EXERCISE GOAL
When you copy the material below, keep every line exact and omit the pictures.

--- DATA SEGMENT ---

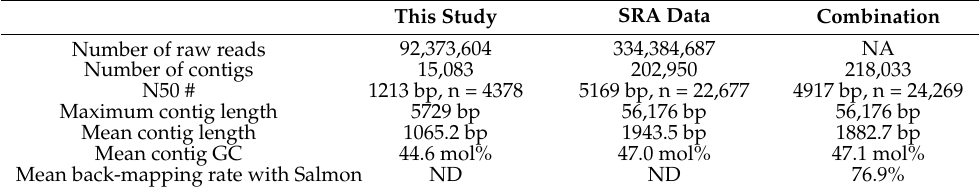
Table 1. Transcriptome statistics. Raw reads from this study and from the Sequence Read Archive were assembled into contigs, representing the transcriptome. Transcriptomes were then combined and finally, reads from this study were mapped back to the combined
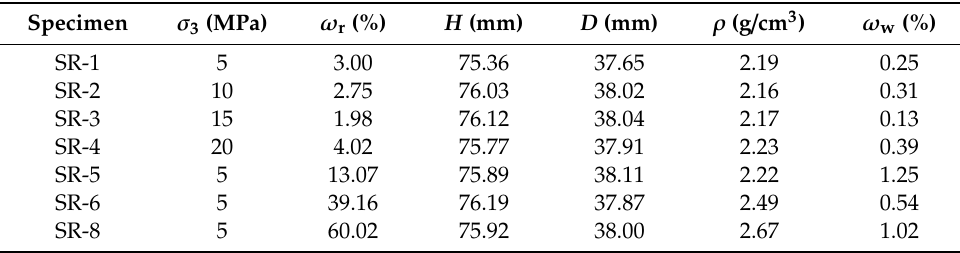
Table 2. Salt rock specimens in this experiment.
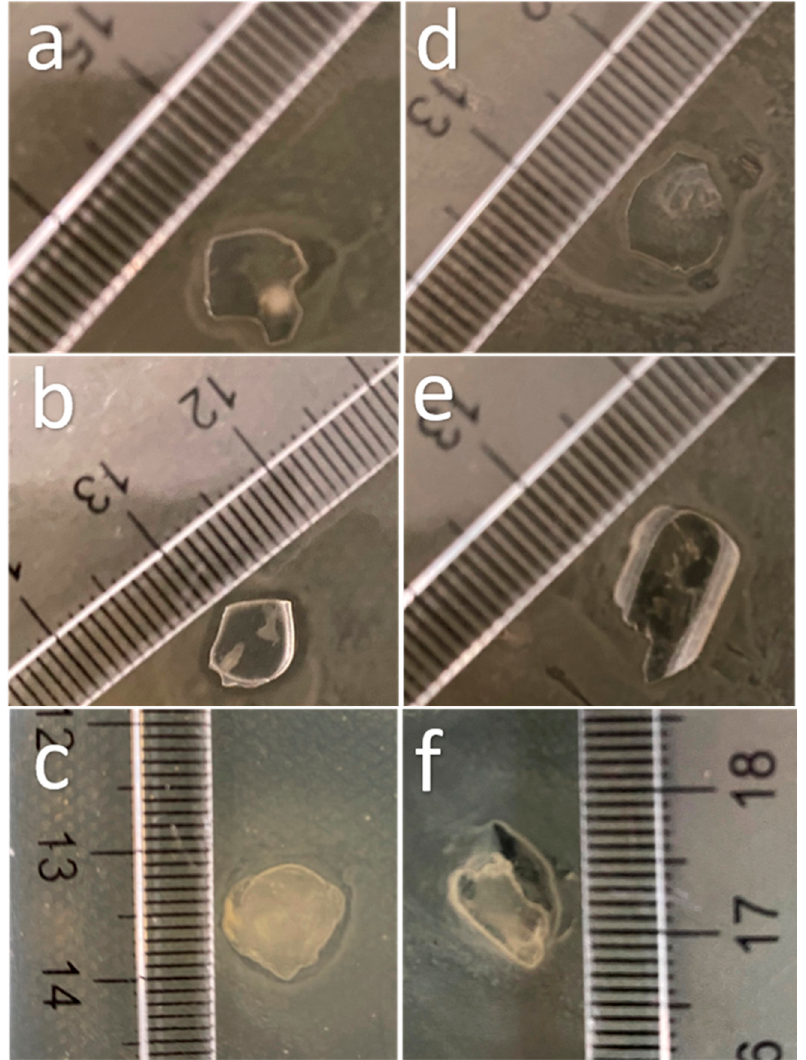
Figure 6. Images of the effect of starch-based films reinforced with chitosan extracted from P. magdalenae scales on E. coli culture ( a ) without chitosan, ( b ) with Chi-commercial and ( c ) with Chi-2%; and on S. aureus culture ( d ) without chitosan, ( e ) with Chi-commercial and ( f ) with Chi-2%.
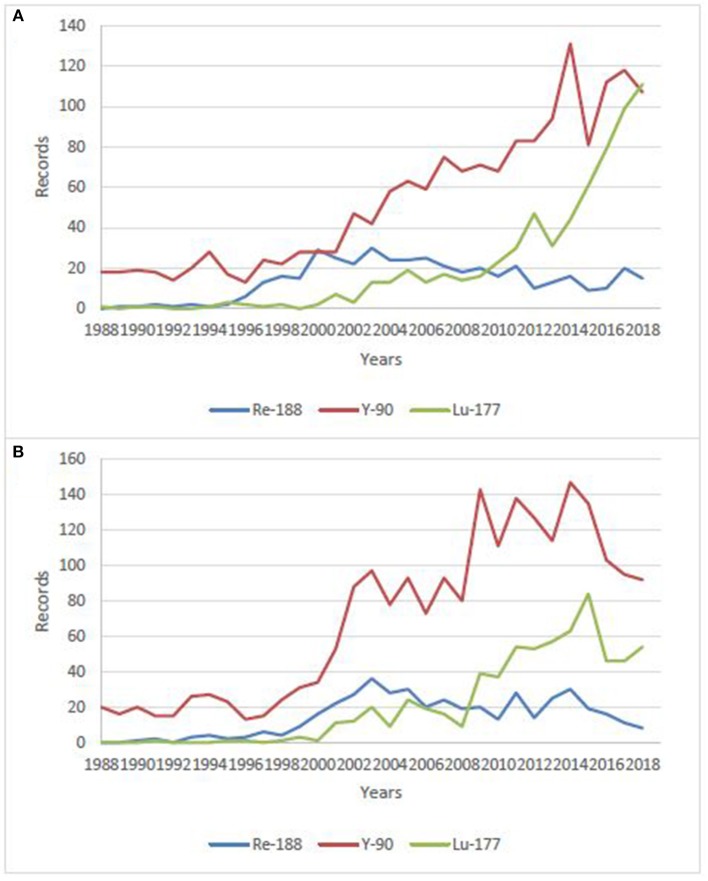
Number of publications/year on clinical use of 188Re, 177Lu and, 90Y over the last 30 years. (A) data from Sci-Finder, ©2019 American Chemical Society, (B) data from Web of Science, ©2019 Clarivate Analytics.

---

FINAL ANSWER
Table 1. Transcriptome statistics. Raw reads from this study and from the Sequence Read Archive were assembled into contigs, representing the transcriptome. Transcriptomes were then combined and finally, reads from this study were mapped back to the combined
Table 2. Salt rock specimens in this experiment.
Figure 6. Images of the effect of starch-based films reinforced with chitosan extracted from P. magdalenae scales on E. coli culture ( a ) without chitosan, ( b ) with Chi-commercial and ( c ) with Chi-2%; and on S. aureus culture ( d ) without chitosan, ( e ) with Chi-commercial and ( f ) with Chi-2%.
Number of publications/year on clinical use of 188Re, 177Lu and, 90Y over the last 30 years. (A) data from Sci-Finder, ©2019 American Chemical Society, (B) data from Web of Science, ©2019 Clarivate Analytics.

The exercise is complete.